Any batch update, via replace field contents or looping script, might be doing a corresponding batch update of a massive index on a field from a table with that many records. That indexing, could conceivably be the source of your reduced performance here....
so, in a sense it would cause the users to be getting their individual indexes tweaked, causing their machines to crawl. Is that what you are saying?
Is there a solution???
Replace is not safe for an industrial environment and yes it does slow everyone down.
Why is it not safe.
Try this. Using a small table for testing purposes, have 12 users edit 12 different records.
Replace will skip these 12 records since they are locked and you will not know what those 12 records are unless you have a method of discovering this.
A better method, both for accuaracy and happy users is something like this:
This script loops until every record is update whether or not it is temporarily locked. You may have to go around and close peoples records
Add an updated timestamp field to your table.
set var $$timestamp to current timestamp
Perform find timestamp field not $$timestamp
exit loop if foundcout = 0 etc
go to record first
if record is locked
set timestamp field to $$Timestamp
go to record next exit last
xxxx every 100 records or so pause for 1 second to allow other users some time
After the loop, repeat it to pickup the locked records until there are no records found. Just keep the $timestamp the same.
Is there no way to keep the records updated without running a big script?
Change your design so that this massive update is not needed?
Schedule the process to take place late at night?
Make the changes in smaller increments for shorter periods of time?
Note the question marks. Much depends on why you need to do such a batch update of such massive proportions in the first place..
A better method, both for accuaracy and happy users is something like this:
This script loops until every record is update whether or not it is temporarily locked. You may have to go around and close peoples record
I used to make the same comment until someone else schooled me on how to do this with replace field contents. Fact is that both methods require adding code to check for and handle record locking issues. A looping script can manage the issue one record at a time, with replace field contents, you can manage them as a group after the replace field contents has taken place. Here's how and I freely note that this is not always the best alternative, but much of the time, it works just as well, if not better than the looping script when it comes to handling locks.

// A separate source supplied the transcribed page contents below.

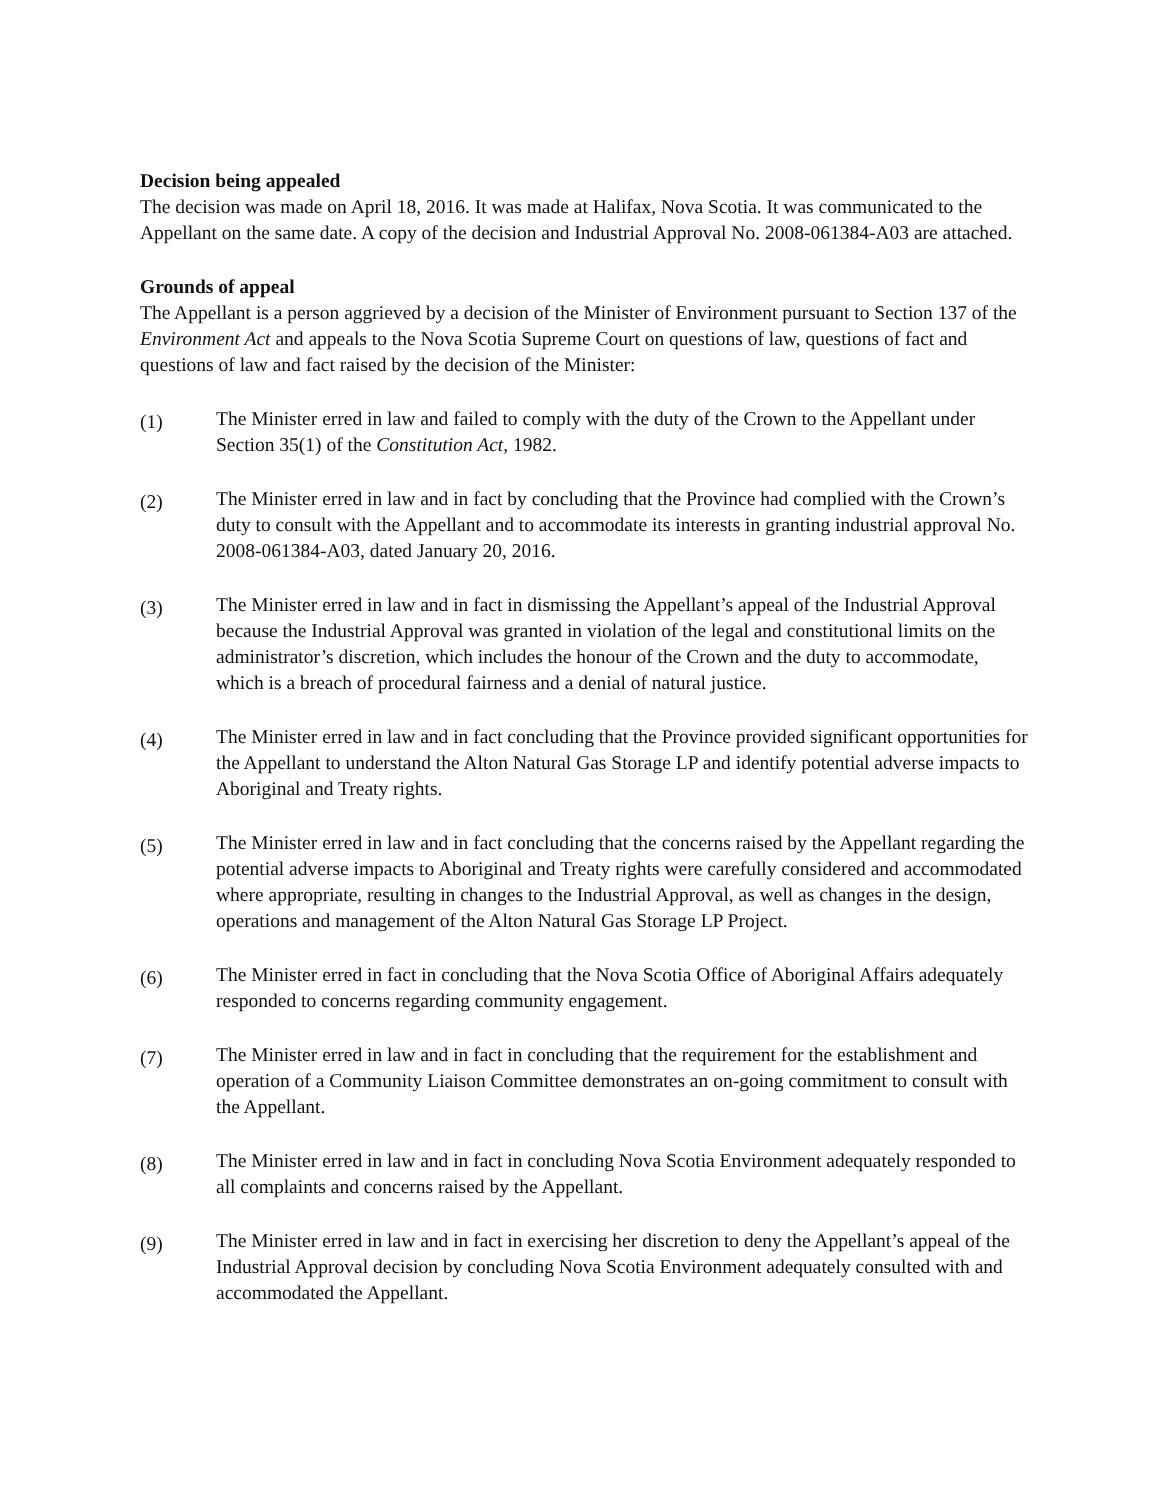Decision being appealed
The decision was made on April 18, 2016. It was made at Halifax, Nova Scotia. It was communicated to the Appellant on the same date. A copy of the decision and Industrial Approval No. 2008-061384-A03 are attached.
Grounds of appeal
The Appellant is a person aggrieved by a decision of the Minister of Environment pursuant to Section 137 of the Environment Act and appeals to the Nova Scotia Supreme Court on questions of law, questions of fact and questions of law and fact raised by the decision of the Minister:
(1)
The Minister erred in law and failed to comply with the duty of the Crown to the Appellant under Section 35(1) of the Constitution Act, 1982.
(2)
The Minister erred in law and in fact by concluding that the Province had complied with the Crown’s duty to consult with the Appellant and to accommodate its interests in granting industrial approval No. 2008-061384-A03, dated January 20, 2016.
(3)
The Minister erred in law and in fact in dismissing the Appellant’s appeal of the Industrial Approval because the Industrial Approval was granted in violation of the legal and constitutional limits on the administrator’s discretion, which includes the honour of the Crown and the duty to accommodate, which is a breach of procedural fairness and a denial of natural justice.
(4)
The Minister erred in law and in fact concluding that the Province provided significant opportunities for the Appellant to understand the Alton Natural Gas Storage LP and identify potential adverse impacts to Aboriginal and Treaty rights.
(5)
The Minister erred in law and in fact concluding that the concerns raised by the Appellant regarding the potential adverse impacts to Aboriginal and Treaty rights were carefully considered and accommodated where appropriate, resulting in changes to the Industrial Approval, as well as changes in the design, operations and management of the Alton Natural Gas Storage LP Project.
(6)
The Minister erred in fact in concluding that the Nova Scotia Office of Aboriginal Affairs adequately responded to concerns regarding community engagement.
(7)
The Minister erred in law and in fact in concluding that the requirement for the establishment and operation of a Community Liaison Committee demonstrates an on-going commitment to consult with the Appellant.
(8)
The Minister erred in law and in fact in concluding Nova Scotia Environment adequately responded to all complaints and concerns raised by the Appellant.
(9)
The Minister erred in law and in fact in exercising her discretion to deny the Appellant’s appeal of the Industrial Approval decision by concluding Nova Scotia Environment adequately consulted with and accommodated the Appellant.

Use set error capture to keep a record lock error from interrupting the script.
Do the replace
Check immediately for an error code reporting that record locks kept one or more records from being updated.
Do a find for all records that didn't get updated. This can usually be done by either searching for data in the updated field that didn't get changed or for by searching the modified fields for fields that don't show the right account name and a modification time stamp that falls within a specific range.
Once your script has that found set, you have the same options as a looping script:
Report this list of un-updated records back to the user for them to decide what to do:
Repeat the "replace", but now just on this found set.
Set up a "delayed update" for this set some set period of time in the future.
we receive a data dump once a week from an outside vendor. We need to ingest this data but it is a bit more complex than a straight import although that's part of the process. In a sense it is sales data showing where are products where sold (along with a lot of other metrics). So we ingest the sales data, but then have to match it to our own products and do some data massaging to get it into our formats and not our vendor's format. The entire script takes about 20 hours to complete, so we start it in the evening, but inevitably it runs during the next business day. The timing is set in stone, but we want to minimize the drain on the users if possible.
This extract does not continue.